Die Polizei geht gegen Sympathisanten eines Hausprojekts in Berlin vor

Handschellen vorm Frühstück

In Berlin durchsuchte die Polizei in der vergangenen Woche mehrere Wohnungen und Geschäftsräume. Die Maßnahme galt Sympathisanten des Hausprojekts Rigaer 94.

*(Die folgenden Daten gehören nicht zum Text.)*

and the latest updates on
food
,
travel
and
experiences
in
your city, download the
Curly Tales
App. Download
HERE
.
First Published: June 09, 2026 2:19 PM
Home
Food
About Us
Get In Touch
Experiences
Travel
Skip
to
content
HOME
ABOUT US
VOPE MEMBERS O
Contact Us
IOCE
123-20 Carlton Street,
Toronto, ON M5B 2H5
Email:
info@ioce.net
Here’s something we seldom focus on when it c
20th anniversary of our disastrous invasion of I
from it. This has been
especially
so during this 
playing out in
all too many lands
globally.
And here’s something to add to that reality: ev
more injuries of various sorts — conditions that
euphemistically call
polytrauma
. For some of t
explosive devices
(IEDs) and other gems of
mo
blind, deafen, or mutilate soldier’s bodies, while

Etwa vier Monate nach der rechtswidrigen Teilräumung des Hausprojekts Rigaer 94 in Berlin-Friedrichshain ging die Berliner Polizei am Mittwoch vergangener Woche gegen Unterstützer des Projekts vor. In Berlin und Leipzig durchsuchten Einsatzkräfte in den Morgenstunden insgesamt 14 Wohn- und Geschäftsräume. Anlass der Durchsuchungen war eine Fahrraddemonstration für die Rigaer 94 Anfang Juli in Berlin, bei der nach Angaben der Generalstaatsanwaltschaft wegen zerstörter Scheiben und beschmierter Fassaden Sachschäden in Höhe von etwa 10 000 Euro verursacht wurden. Die Beamten suchten vorrangig nach Flugblättern und Speichermedien, um Vorwürfe gegen einzelne an der Demonstration Beteiligte zu erhärten. Dabei ging die Polizei rabiat vor: In den betroffenen Häusern in Berlin brachen die Einsatzkräfte gegen sieben Uhr morgens Eingangstüren auf, um sich Zutritt zu verschaffen.

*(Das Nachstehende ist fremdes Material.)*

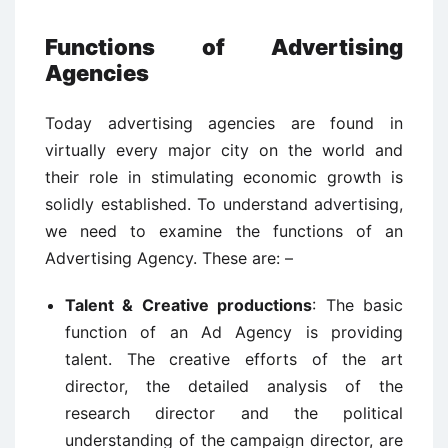
Functions of Advertising
Agencies
Today advertising agencies are found in
virtually every major city on the world and
their role in stimulating economic growth is
solidly established. To understand advertising,
we need to examine the functions of an
Advertising Agency. These are: –
Talent & Creative productions
: The basic
function of an Ad Agency is providing
talent. The creative efforts of the art
director, the detailed analysis of the
research director and the political
understanding of the campaign director, are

Der weitere Verlauf in den Gebäuden gestaltete sich unterschiedlich. In der Kreutziger Straße in Berlin-Friedrichshain gelang es, rechtzeitig eine Anwältin herbeizurufen, woraufhin nur die im Durchsuchungsbefehl genannten Räume in deren Anwesenheit durchsucht wurden. Auch der Einsatz in der Reichenberger Straße in Berlin-Kreuzberg beschränkte sich auf die im Durchsuchungsbefehl genannte Wohnung. In der Braunschweiger Straße in Berlin-Neukölln dagegen betraten die Polizisten unmittelbar nach dem Aufbrechen einer Werkstatttür auch Räumlichkeiten, die offensichtlich nicht im Durchsuchungsbefehl genannt waren. Mindestens einer Person wurden noch im Bett Handschellen angelegt, andere Bewohner wurden aufgeschreckt. Erst nach Eingreifen des Ermittlungsleiters konzentrierte sich die Durchsuchung auf die eigentlichen Räume. Bewohnerinnen des Hauses erlebten den Einsatz als versuchte Einschüchterung und Machtdemonstration. So führten die Beamten nach Angaben einer Augenzeugin eine Person dunklerer Hautfarbe zunächst mit der Begründung ab, auf sie passe eine Personenbeschreibung, während der Durchsuchungsbefehl von vornherein einer sichtbar hellhäutigeren Person galt. Auch machten sich die Beamten während der etwa einstündigen Durchsuchung detaillierte Lagepläne vom Haus und Notizen zu dessen Bewohnerinnen.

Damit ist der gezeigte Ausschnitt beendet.